Reproducible science and ZOÖN Internship.
Reproducibility in science (without getting into semantics) is the ability of other scientists to reproduce your results. The first step of that is being able to check what you have done. Did you make a mistake with your algebra? Does running the same experiment give wildly different results? As the use of computational methods in ecology increases, we are in a position where we should be able to quickly and easily reproduce the research in an entire paper. First I rerun your code, and check that the outputs match those in your paper (should be easy). Then I check the code for errors (less easy).
However, even the first step is often hampered. Code is not included in a paper, or is hidden in an unsuitable format in the supplementary material, which is hosted neither carefully nor with longevity in mind. When code is included, the data needed to run an analysis is often not. Other times, a script is included, but is a mess with different bits of analysis and output all jumbled together.
Species distribution modelling (SDM) uses data on where a species lives to predict the whole distribution of the species.
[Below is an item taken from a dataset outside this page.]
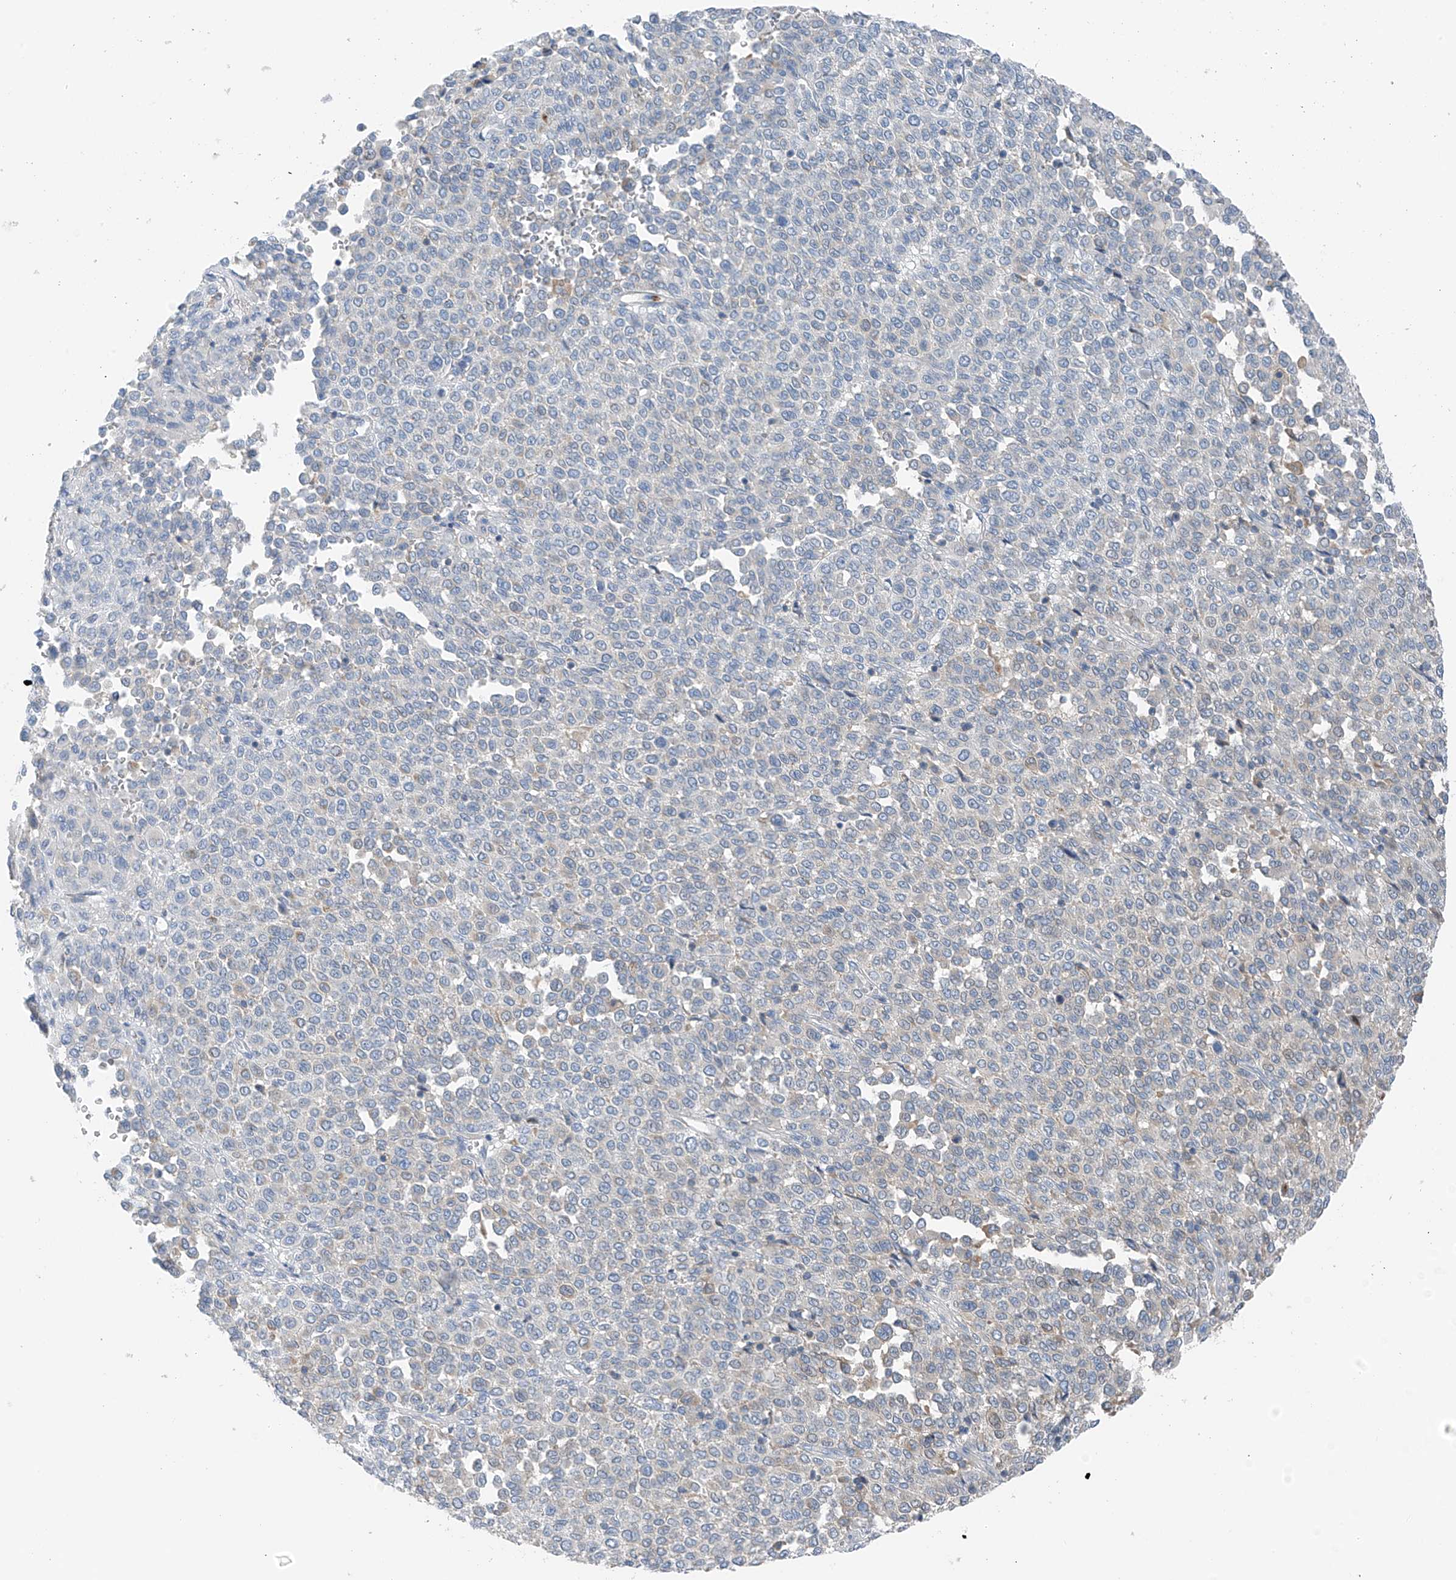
{"staining": {"intensity": "negative", "quantity": "none", "location": "none"}, "tissue": "melanoma", "cell_type": "Tumor cells", "image_type": "cancer", "snomed": [{"axis": "morphology", "description": "Malignant melanoma, Metastatic site"}, {"axis": "topography", "description": "Pancreas"}], "caption": "Histopathology image shows no significant protein expression in tumor cells of melanoma. The staining is performed using DAB brown chromogen with nuclei counter-stained in using hematoxylin.", "gene": "NALCN", "patient": {"sex": "female", "age": 30}}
In short, a species is likely to exist in areas with environmental conditions similar to those we have seen it in before. So, as long as your data is shared, I should be able to reproduce your results with minimal effort. However, even field defining papers are completely unreplicable. For example Elith et al. (2006) benchmarks how good a number of different models are and has been cited some 3,000 times. However the paper is totally unreplicable. It would be great would be to add more recently developed methods to this benchmark. If a new method can’t outperform the current ones, then it is not very useful. But with the previous benchmark being unreplicable, this is not possible.
Over the past months I have been working on an internship creating an R package for reproducible SDMs. The package is called ZOÖN and can be found on github with more information here. The ideas behind ZOÖN have been developed over the last year, with consultation of SDM users at every step (i.e. before I started). It is hoped that this constant discussion will avoid pitfalls of writing software that is then never used. It was decided that while there are great SDM packages out there (biomod2, maxent etc.) there was still a gap for a higher level package, that aids the running, sharing and reproducing of whole SDM analyses, including data collection, data cleaning and outputs. However, as this is a fast moving field, an inflexible package, written and maintained by a small group of developers, would quickly become out of date. So instead the plan is to use web-hosted ‘modules’ that are quick and easy to program (compared to a full R package). ZOÖN will pull these modules from the web and run an analysis. This also means wrappers for other packages can easily be written.
The goal of the internship was to write a working prototype R package which I think I have succeeded in. The working package is on github and can be installed in R with
devtools::install_github("zoonproject/zoon"). Although there is some work to be done, the core package works. Whole SDM workflows can be run with one command. The output then contains all the data needed to run the analysis and a record of the call (the inputted text command) used to run the analysis. As the modules are all online, an analysis can be rerun simply be having access to this output (one R object.) In the case of analyses using online data (from GBIF for example) only the call is needed to rerun an analysis. Furthermore, while still in early development, there is already a very simple way to upload an analysis to Figshare.
To run a SDM with the package you must specify at least five ‘modules’. One each that: collects occurrence data, collects environmental data, processes the data, runs a model, gives some output. To flesh out the variety of analyses possible will require much more work writing modules (there are plans for a hackathon to get this going.) However, as wrapping existing packages is easy, there are already modules for running all the models available in Biomod2, collecting data from GBIF, worldclim and NCEP and creating basic maps and uploading analyses to Figshare to name a few.
So in three months I think I have laid the ground work for a package that really simplifies sharing analyses while making it easy for new methods to be incorporated into current analyses.
This project has been conducted in a very open manner which I have really enjoyed. The code can be found on github as soon as it is written. And the code is licensed to make it useable by anyone. Most of us are on twitter and happy to discuss the research. And as discussed above, regular contact with a user panel means we are not locked in our dark computer lab, working in isolation.
Through this internship I have learned an awful lot about the nuts and bolts of R. Writing a package is a really good way to get to know the language better. I can totally recommend R packages and Advanced R for more information.
I have also become much more comfortable with handling a large (ish) software project. Git is now second nature, using Github to record issues has become an invaluable tool and the benefits of unit testing have become clearer.
On a less tangible front it has been really interesting to see how differently people approach approach the community side of software development. Without users, your software is worthless. This project relies on it’s community for more than just a user base. We are hoping for users to contribute code in the form of modules. So community development has been important from the beginning. However I really liked working while talking to potential end users (although a workshop six weeks into a project is terrifying.) I don’t think this approach is easy, but I definitely think it’s worth putting effort into building a community around your software.
And now it just remains to see how the project develops and whether the software becomes commonly used.